Latest version (v14, March 2026) contains updated dataset including Session 80 (2025).
Previous version (v13, 19 April 2025) contained Session 79 (2024).


- The dataset now covers the United Nations General Debate Corpus (UNGDC) for the period 1946-2025.
	"UNGDC_1946-2025.tar.gz"

- There are 11,141 speeches in plain text format (UTF8). Speeches are structured by Year (Session). Each speech is named using the following convention: ISO 3166-1 alpha-3 country code, followed by the UN Session number, followed by year. E.g. USA_75_2020.txt.

- For 2025 (Session 80), the UN did not make validated PDF transcripts of General Debate statements publicly available. Accordingly, the entire Session 80 corpus was derived from audio. For each of the 190 participating states, the official simultaneous interpretation audio track was downloaded from gadebate.un.org for all six official UN languages (English, French, Spanish, Russian, Arabic, Chinese). Audio files were transcribed using the OpenAI Whisper API (model whisper-1). The English-language transcription was used as the primary text for each country. This represents a methodological change from previous sessions, where official written PDF transcripts were used as the primary source.

- For 2024 (Session 79), official transcripts of the UN General Debate with certified parallel translations into official UN languages were not yet available at the time of preparing that update. Instead, we relied on the official UN webpage for the 2024 General Debate (https://gadebate.un.org/en), which contains statements as delivered by each leader, with PDFs made available by country delegations. Most PDFs were machine-readable; however, several were image copies that required optical character recognition (OCR) processing using the Tesseract package in Python.
Statements in languages other than English were translated using the OpenAI GPT-4o model with a professional translator prompt ("You are a professional translator at the UN, translate the following statement into English..."). A random sample of translations was validated using other translation systems (Google Translate) and using text alignment. Several countries had not yet made their statements available (Turkey, Hungary, Uruguay, and Liechtenstein). For these four countries, we utilised the English language soundtrack (MP3 file) of the official simultaneous translation, first transcribing it using the ElevenLabs speech-to-text system, and then translating it into English using OpenAI GPT-4o.

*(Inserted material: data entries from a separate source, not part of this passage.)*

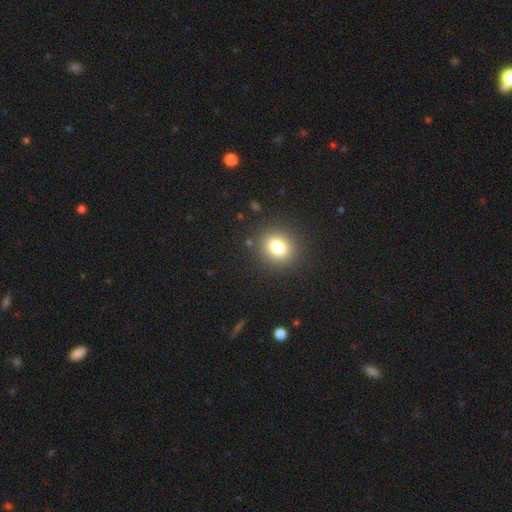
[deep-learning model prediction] Smooth or featured: smooth — 65% (star or artifact — 29%)
How rounded: round — 87% (in between — 12%)
Merging: none — 92% (minor disturbance — 5%)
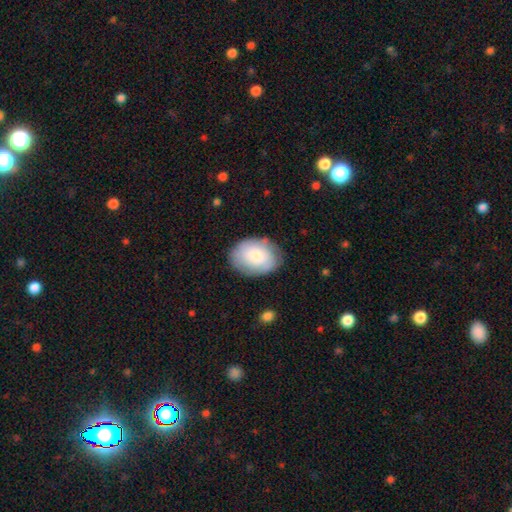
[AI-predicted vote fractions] smooth-or-featured: smooth: 75% | featured or disk: 18% | star or artifact: 6%
  how-rounded: in between: 74% | round: 25% | cigar-shaped: 1%
  merging: none: 78% | minor disturbance: 17% | major disturbance: 4% | merger: 1%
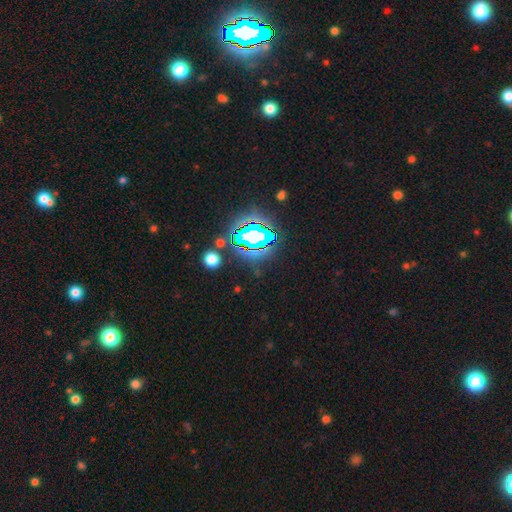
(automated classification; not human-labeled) Morphology: type=star or artifact (83%).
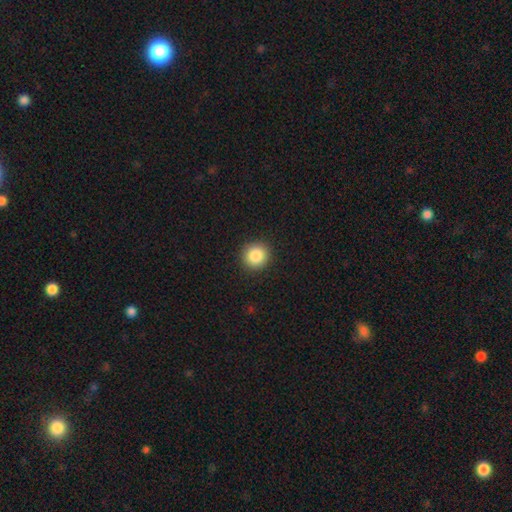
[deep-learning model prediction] A smooth galaxy with no disk features (86%) that is round (93%).

Vote fractions:
- Smooth or featured? smooth: 86% / star or artifact: 9% / featured or disk: 4%
- How rounded? round: 93% / in between: 6% / cigar-shaped: 1%
- Merging? none: 92% / minor disturbance: 5% / major disturbance: 2% / merger: 1%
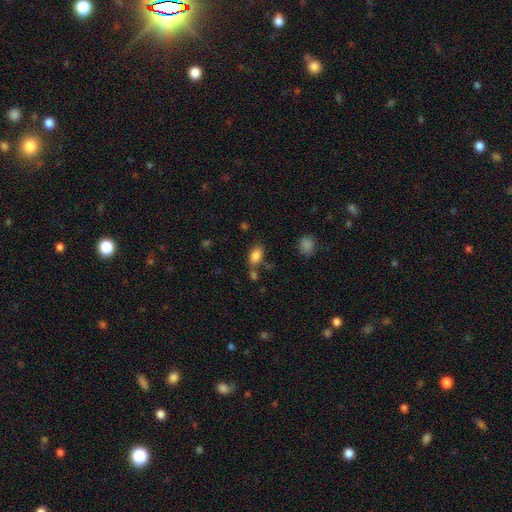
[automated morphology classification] Overall: smooth (84%). How rounded: in between (88%). Merging: none (62%).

- The collection also contains a file (Speakers_by_session.xlsx) recording names and posts of speakers in UN General Debates. Note: before 1994 the UN records do not consistently identify the posts of all speakers.

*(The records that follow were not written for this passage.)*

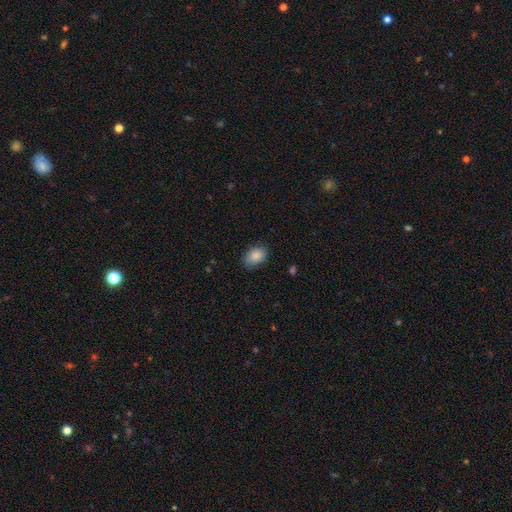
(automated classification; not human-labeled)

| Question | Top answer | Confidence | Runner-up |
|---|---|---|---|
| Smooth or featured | smooth | 86% | star or artifact (8%) |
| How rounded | in between | 83% | round (16%) |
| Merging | none | 80% | minor disturbance (16%) |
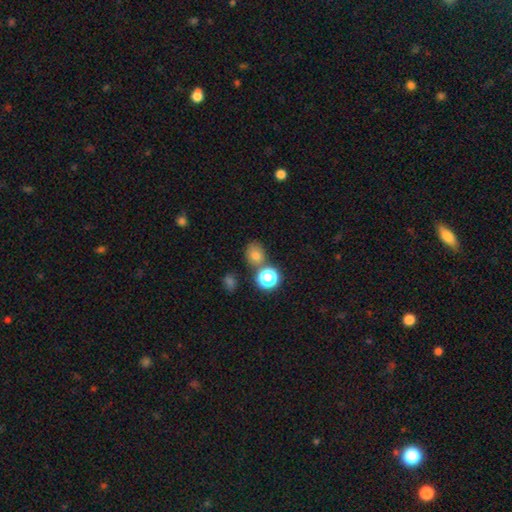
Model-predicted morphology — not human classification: Q: Smooth or featured?
A: smooth (72%); runner-up: star or artifact (19%)
Q: How rounded?
A: round (64%); runner-up: in between (35%)
Q: Merging?
A: none (61%); runner-up: merger (22%)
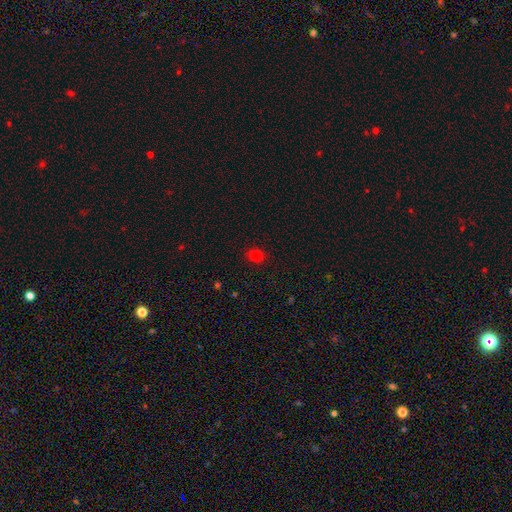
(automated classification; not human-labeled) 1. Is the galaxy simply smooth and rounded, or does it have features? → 77% smooth, 18% star or artifact, 5% featured or disk.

- Original source files contain verbatim daily transcripts of the UN General Debate (and any other business on the UN agenda on the same day). Transcripts (in PDF format) were made available by the UN Library and processed to produce the UNGD Corpus as described in the paper. The original source files (PDFs) are in several tarballs: 
	“Raw_PDFs_1946-1969.tgz”; 
	“Raw_PDFs_1970-1990.tgz”; 
	“Raw_PDFs_1991-2022.tgz”.    

- When using the UNGDC data, please cite: 

Jankin, S., Baturo, A., & Dasandi, N. (2025). Words to unite nations: The complete United Nations General Debate Corpus, 1946–present. Journal of Peace Research, 62(4), 1339-1351.

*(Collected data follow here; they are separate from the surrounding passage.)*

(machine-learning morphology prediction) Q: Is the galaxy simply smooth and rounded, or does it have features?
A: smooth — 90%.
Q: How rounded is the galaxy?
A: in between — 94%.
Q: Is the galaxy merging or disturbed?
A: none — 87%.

Note: for Session 80 (2025), the corpus was constructed from audio transcription rather than official written transcripts; users should be aware that transcription may introduce minor errors not present in previous sessions.

AND 

Alexander Baturo, Niheer Dasandi, and Slava Mikhaylov, "Understanding State Preferences With Text As Data: Introducing the UN General Debate Corpus" Research & Politics, 2017.